In the first three rows, where the performance of both conventional and automated assessment is compared, we observe that of the three studies discussed [63,68,91], both the conventional and automated assessment approaches showed good performance metrics, as detailed above. However, in the first row with MoCA, the conventional approach has a slightly higher sensitivity (0.9) and area under curve value (0.89), while the automated approach has a higher specificity (0.73). This finding of a higher sensitivity with the conventional approach indicates that the conventional approach is highly effective in identifying cognitively impaired persons. On the other hand, the automated approach with higher specificity suggests that it is effective in identifying those who are not cognitively impaired. In the clock drawing test study [68], the automated assessment approach showed higher sensitivity (0.81), while the conventional approach showed higher specificity (0.83). Again, this indicates the effectiveness of the automated approach in identifying cognitively impaired individuals and the conventional approach’s effectiveness in effectively identifying individuals who are not cognitively impaired. In the MoCA study [63], in the third row, the automated approach showed higher AUC (0.985), sensitivity (0.99), and specificity (0.93). This presents the automated approach as a tool capable of effectively identifying cognitively impaired and unimpaired individuals. Overall, in these three studies, the automated approach demonstrated better sensitivity and specificity than the conventional approach.
Considering other automated tools presented in Table 2, like the mSTS-MCI [68], CoCoSc [92], CCS [67], C-ABC [33], and MoCA-CC [64], the result shows high correlation values with the conventional tools with values ranging from 0.71 to 0.93. Also, among these five studies [33,64,67,68,92], the sensitivity values range from 0.77 to 0.99, while specificity values range from 0.61 to 0.93. This result demonstrates that these automated tools can be used as an alternative to the pen-paper approach.
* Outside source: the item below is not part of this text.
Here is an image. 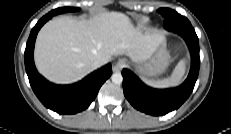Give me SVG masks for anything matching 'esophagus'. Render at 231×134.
<instances>
[{"label": "esophagus", "mask_w": 231, "mask_h": 134, "mask_svg": "<svg viewBox=\"0 0 231 134\" xmlns=\"http://www.w3.org/2000/svg\"><path fill=\"white\" fill-rule=\"evenodd\" d=\"M126 66V60L125 59H119L113 67L114 71L122 70Z\"/></svg>", "instance_id": "esophagus-1"}]
</instances>
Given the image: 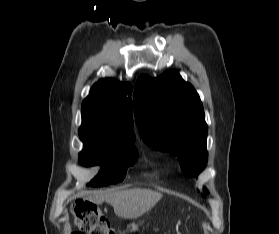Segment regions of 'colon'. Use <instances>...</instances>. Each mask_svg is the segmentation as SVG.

The high sensitivity of these tools also shows that they can identify subtle changes, unlike the MMSE, which is known in the literature to have low sensitivity (0.65) [93] compared to MoCA in diagnosing cognitive impairment [87]. The high sensitivity (0.99) [68] achieved with the use of an automated approach, like mSTS-MCI, highlights its potential for supporting early diagnosis leading to earlier intervention.
Based on the performance metrics reported in Table 2, the automated approach of assessment can effectively measure several cognitive domains, like the conventional approach. Further information on more automated assessment tools is provided in Table S1a–e in the annex.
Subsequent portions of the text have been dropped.